With being the latest to get introduced in the market, Li-ion seems to be best in terms of efficiency too. Li-ion has better miles to life ratio than the lead-acid battery. In 2016, the Li-Ion battery is estimated to last over 10 years of battery life, while being able to run for over 1,000,000 miles, outperforming all other battery types.

The Future of EVB

While the Li-ion battery will continue to progress, it will be solid-state and lithium-silicon technologies that will be the real EVB game changer. Ongoing and significant improvements in battery technology will pave the way for an installed EV base of 100 million by 2028, according to the global tech market advisory firm, ABI Research. Between 2023 and 2025, continually increasing silicon in batteries to the point where developments will enable silicon-dominant anodes.
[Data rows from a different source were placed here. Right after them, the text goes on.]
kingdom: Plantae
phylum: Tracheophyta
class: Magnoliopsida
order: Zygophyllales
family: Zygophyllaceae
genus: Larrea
Given the research taking place in lithium-silicon batteries and the increasing percentage of silicon in EV batteries, ABI Research believes this is the next logical step. Silicon-dominant batteries would likely enable energy densities of up to 400 Wh/kg by 2025. Most vehicles using this technology will likely have to charge powers of 300 kilowatts.

Silicon dominant anodes will be the primary solution until 2026 – at the earliest – when solid-state battery architectures will start to be deployed and reach commercialization. Solid-state batteries will enable energy densities of at least 500 Wh/kg, offer 500 kW+ charging power.